I have to say, the foliage is lovely.


----------



## tomkalina (Dec 12, 2019)

You can always grow it one as a foliage plant and hope for the best as far as blooming it. That's if you have enough space.


----------



## Silverwhisp (Dec 12, 2019)

Thanks, Tom. I have do enough space, at the moment.


----------



## Linus_Cello (Dec 12, 2019)

Does the tag indicate the Roth parent? Some Roths are reluctant to bloom; if it's one of these, then yes a foliage plant (I have 2 of these as foliage plant, and 3 dolgoldi's also foliage plants).


----------



## Silverwhisp (Dec 12, 2019)

Linus—unfortunately, it does not.


----------



## Greenpaph (Dec 13, 2019)

Pat,
I have a Delrosii from the Bill Romanoff collection. I have had it for at least 25 years. I only bloomed it once a few years ago! Brought it from very light (Cattleya) to a shadier spot. I agree with Tom K. Get a more recently made hybrid.


----------



## Silverwhisp (Dec 13, 2019)

Greenpaph said:


> Pat,
> I have a Delrosii from the Bill Romanoff collection. I have had it for at least 25 years. I only bloomed it once a few years ago! Brought it from very light (Cattleya) to a shadier spot. I agree with Tom K. Get a more recently made hybrid.

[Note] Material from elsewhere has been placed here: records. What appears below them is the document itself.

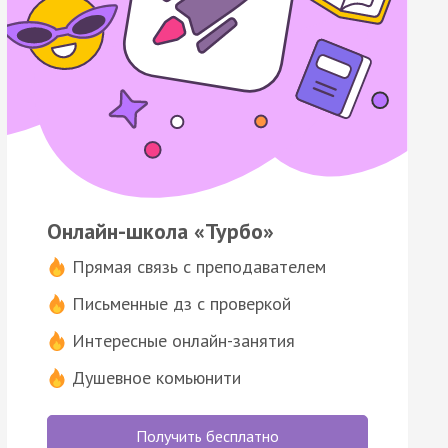
Онлайн-школа «Турбо»
Прямая связь с преподавателем
Письменные дз с проверкой
Интересные онлайн-занятия
Душевное комьюнити
Получить бесплатно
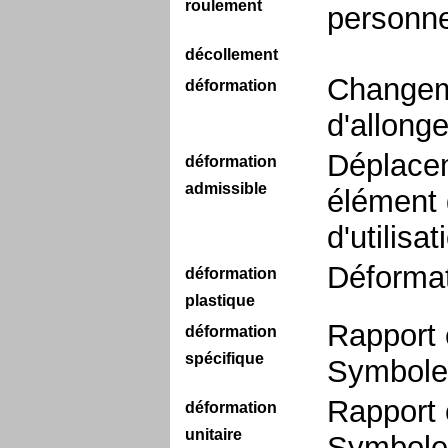
roulement
personne
décollement
Changem
déformation
d'allong
Déplacem
déformation
admissible
élément d
d'utilisa
Déformat
déformation
plastique
Rapport e
déformation
spécifique
Symbole 
Rapport e
déformation
unitaire
Symbole 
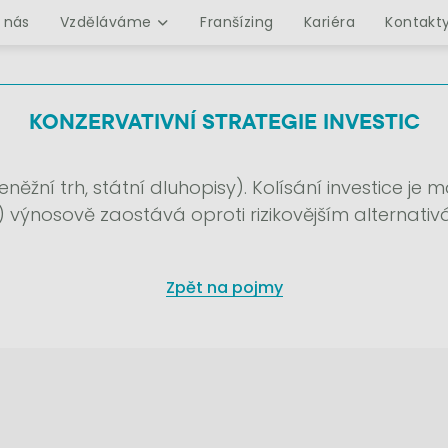
 nás
Vzděláváme
Franšízing
Kariéra
Kontakt
KONZERVATIVNÍ STRATEGIE INVESTIC
něžní trh, státní dluhopisy). Kolísání investice je 
t) výnosově zaostává oproti rizikovějším alternativ
Zpět na pojmy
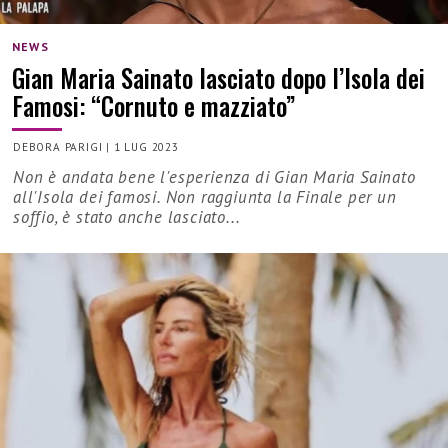
NEWS
Gian Maria Sainato lasciato dopo l’Isola dei
Famosi: “Cornuto e mazziato”
DEBORA PARIGI
|
1 LUG 2023
Non è andata bene l'esperienza di Gian Maria Sainato
all'Isola dei famosi. Non raggiunta la Finale per un
soffio, è stato anche lasciato...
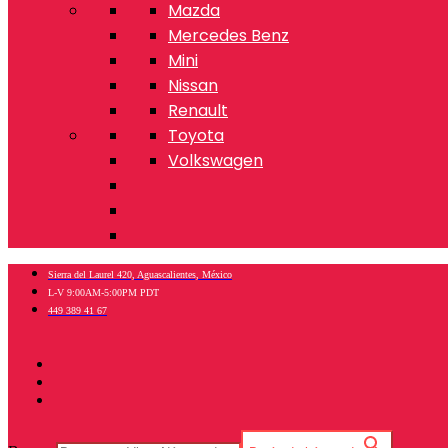
Mazda
Mercedes Benz
Mini
Nissan
Renault
Toyota
Volkswagen
Sierra del Laurel 420, Aguascalientes, México
L-V 9:00AM-5:00PM PDT
449 389 41 67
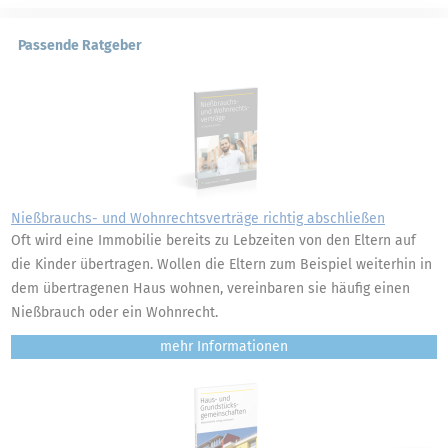
Passende Ratgeber
Nießbrauchs- und Wohnrechtsverträge richtig abschließen
Oft wird eine Immobilie bereits zu Lebzeiten von den Eltern auf
die Kinder übertragen. Wollen die Eltern zum Beispiel weiterhin in
dem übertragenen Haus wohnen, vereinbaren sie häufig einen
Nießbrauch oder ein Wohnrecht.
mehr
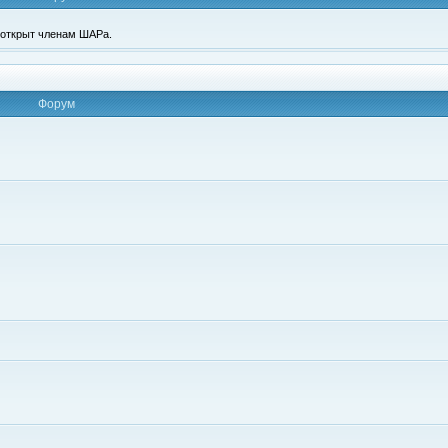
п открыт членам ШАРа.
Форум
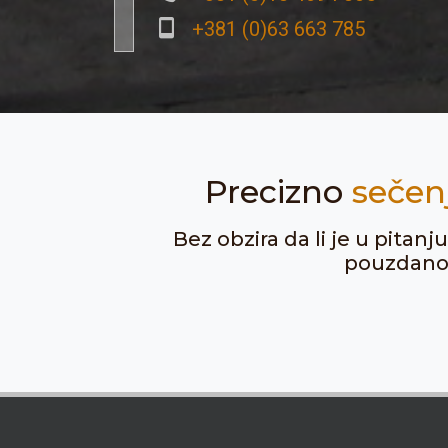
+381 (0)63 663 785
Precizno
sečen
Bez obzira da li je u pitan
pouzdanost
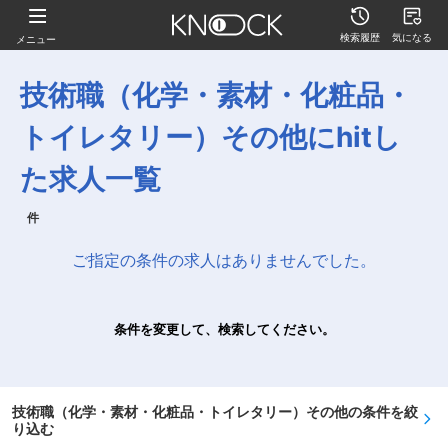
検索履歴
気になる
メニュー
技術職（化学・素材・化粧品・
トイレタリー）その他にhitし
た求人一覧
件
ご指定の条件の求人はありませんでした。
条件を変更して、検索してください。
技術職（化学・素材・化粧品・トイレタリー）その他の条件を絞
り込む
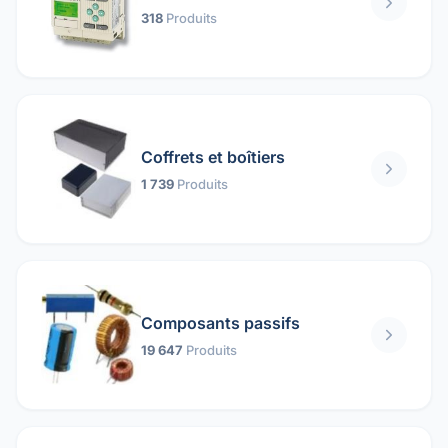
318
Produits
Coffrets et boîtiers
1 739
Produits
Composants passifs
19 647
Produits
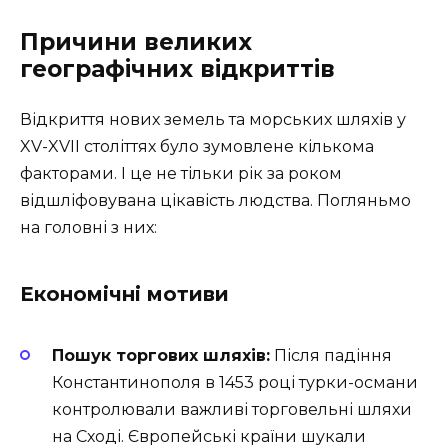
Причини великих
географічних відкриттів
Відкриття нових земель та морських шляхів у
XV-XVII століттях було зумовлене кількома
факторами. І це не тільки рік за роком
відшліфовувана цікавість людства. Погляньмо
на головні з них:
Економічні мотиви
Пошук торгових шляхів:
Після падіння
Константинополя в 1453 році турки-османи
контролювали важливі торговельні шляхи
на Сході. Європейські країни шукали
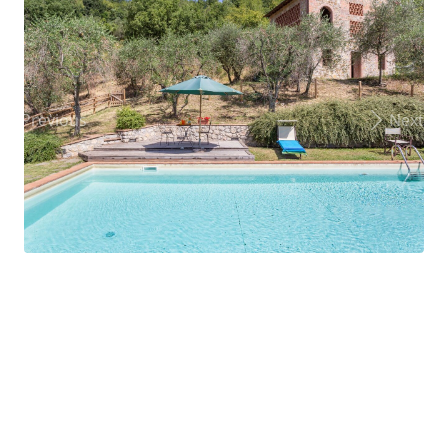
Previous
Next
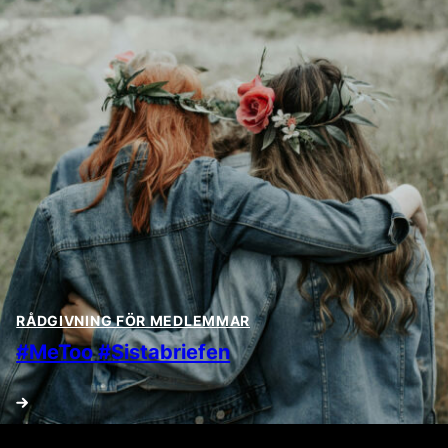
RÅDGIVNING FÖR MEDLEMMAR
#MeToo #Sistabriefen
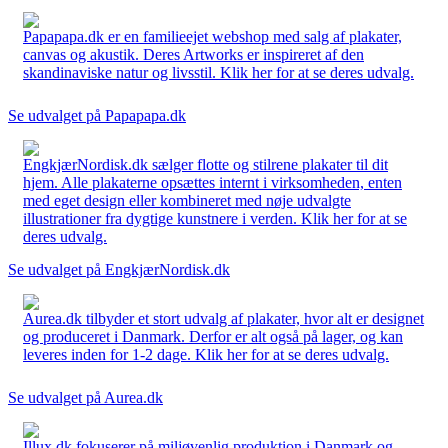
Papapapa.dk er en familieejet webshop med salg af plakater,
canvas og akustik. Deres Artworks er inspireret af den
skandinaviske natur og livsstil. Klik her for at se deres udvalg.
Se udvalget på Papapapa.dk
EngkjærNordisk.dk sælger flotte og stilrene plakater til dit
hjem. Alle plakaterne opsættes internt i virksomheden, enten
med eget design eller kombineret med nøje udvalgte
illustrationer fra dygtige kunstnere i verden. Klik her for at se
deres udvalg.
Se udvalget på EngkjærNordisk.dk
Aurea.dk tilbyder et stort udvalg af plakater, hvor alt er designet
og produceret i Danmark. Derfor er alt også på lager, og kan
leveres inden for 1-2 dage. Klik her for at se deres udvalg.
Se udvalget på Aurea.dk
Illux.dk fokuserer på miljøvenlig produktion i Danmark og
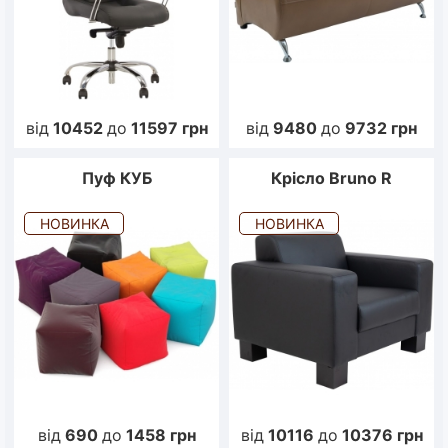
від
10452
до
11597
грн
від
9480
до
9732
грн
Пуф КУБ
Крісло Bruno R
НОВИНКА
НОВИНКА
від
690
до
1458
грн
від
10116
до
10376
грн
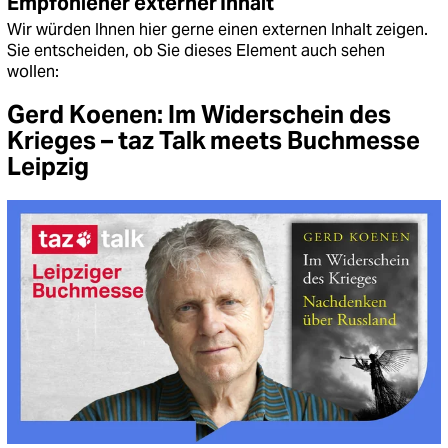
Empfohlener externer Inhalt
Wir würden Ihnen hier gerne einen externen Inhalt zeigen.
Sie entscheiden, ob Sie dieses Element auch sehen
wollen:
Gerd Koenen: Im Widerschein des
Krieges – taz Talk meets Buchmesse
Leipzig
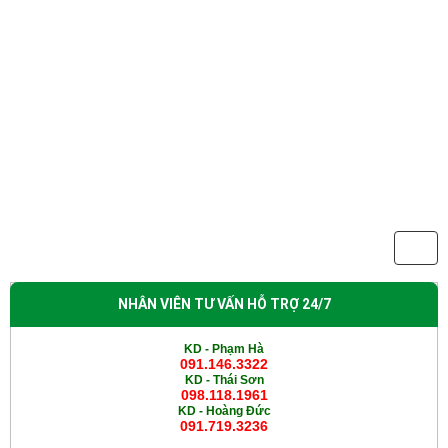
NHÂN VIÊN TƯ VẤN HỖ TRỢ 24/7
KD - Phạm Hà
091.146.3322
KD -
Thái Sơn
098.118.1961
KD -
Hoàng Đức
091.719.3236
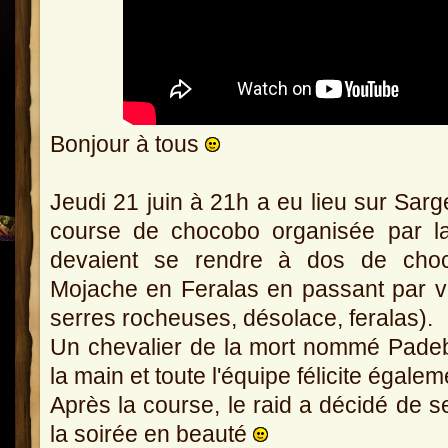
Bonjour à tous
Jeudi 21 juin à 21h a eu lieu sur Sar
course de chocobo organisée par l
devaient se rendre à dos de cho
Mojache en Feralas en passant par voi
serres rocheuses, désolace, feralas).
Un chevalier de la mort nommé Padebo
la main et toute l'équipe félicite égal
Après la course, le raid a décidé de s
la soirée en beauté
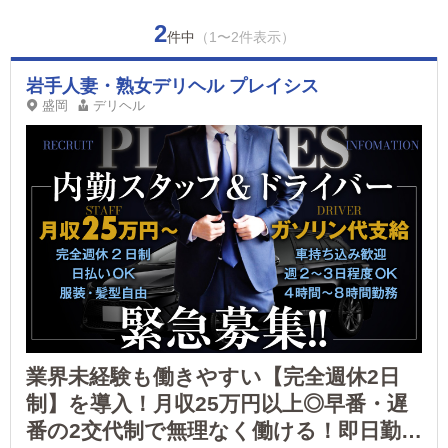
2
件中
（1〜2件表示）
岩手人妻・熟女デリヘル プレイシス
盛岡
デリヘル
業界未経験も働きやすい【完全週休2日
制】を導入！月収25万円以上◎早番・遅
番の2交代制で無理なく働ける！即日勤務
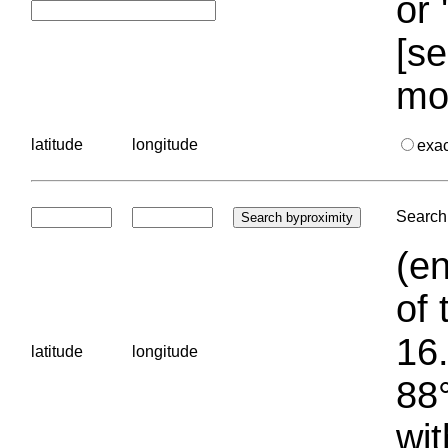
or 
[se
mo
latitude
longitude
exa
Search 
(en
of 
16.
latitude
longitude
88°
wit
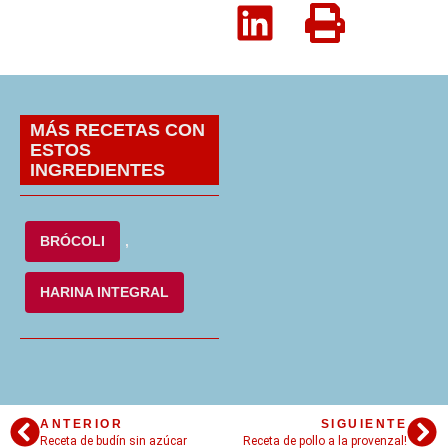
MÁS RECETAS CON
ESTOS
INGREDIENTES
BRÓCOLI
,
HARINA INTEGRAL
ANTERIOR
SIGUIENTE
Receta de budín sin azúcar
Receta de pollo a la provenzal!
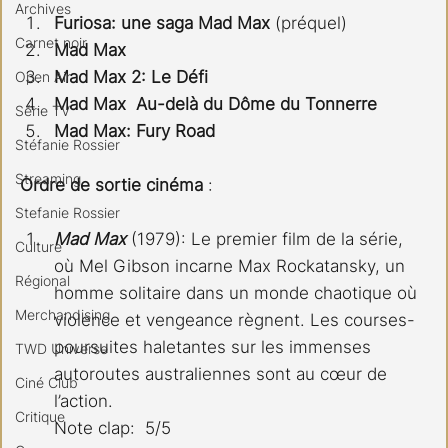
Archives
Furiosa: une saga Mad Max
 (préquel)
Carnet noir
Mad Max
Mad Max 2: Le Défi
Open Air
Mad Max  Au-delà du Dôme du Tonnerre
Série TV
Mad Max: Fury Road
Stéfanie Rossier
Streaming
Ordre de sortie cinéma
 :
Stefanie Rossier
Mad Max
 (1979): Le premier film de la série, 
Culture
où Mel Gibson incarne Max Rockatansky, un 
Régional
homme solitaire dans un monde chaotique où 
Merchandising
violence et vengeance règnent. Les courses-
poursuites haletantes sur les immenses 
TWD Universe
autoroutes australiennes sont au cœur de 
Ciné Club
l’action.
Critique
Note clap:  5/5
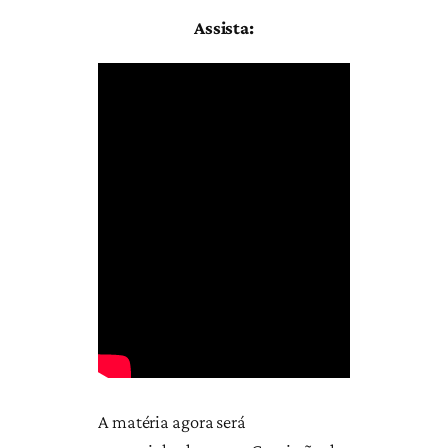
Assista:
A matéria agora será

Oh dear! Once in 25 years.... well, by that calculation, mine should be about due (2019-1993 = 26 years)!


----------



## Ozpaph (Dec 14, 2019)

Give it high light for a year - then the rubbish bin


----------



## Silverwhisp (Dec 14, 2019)

Ozpaph said:


> Give it high light for a year - then the rubbish bin


Thanks. It’ll definitely get a year. High light is no problem, either.


----------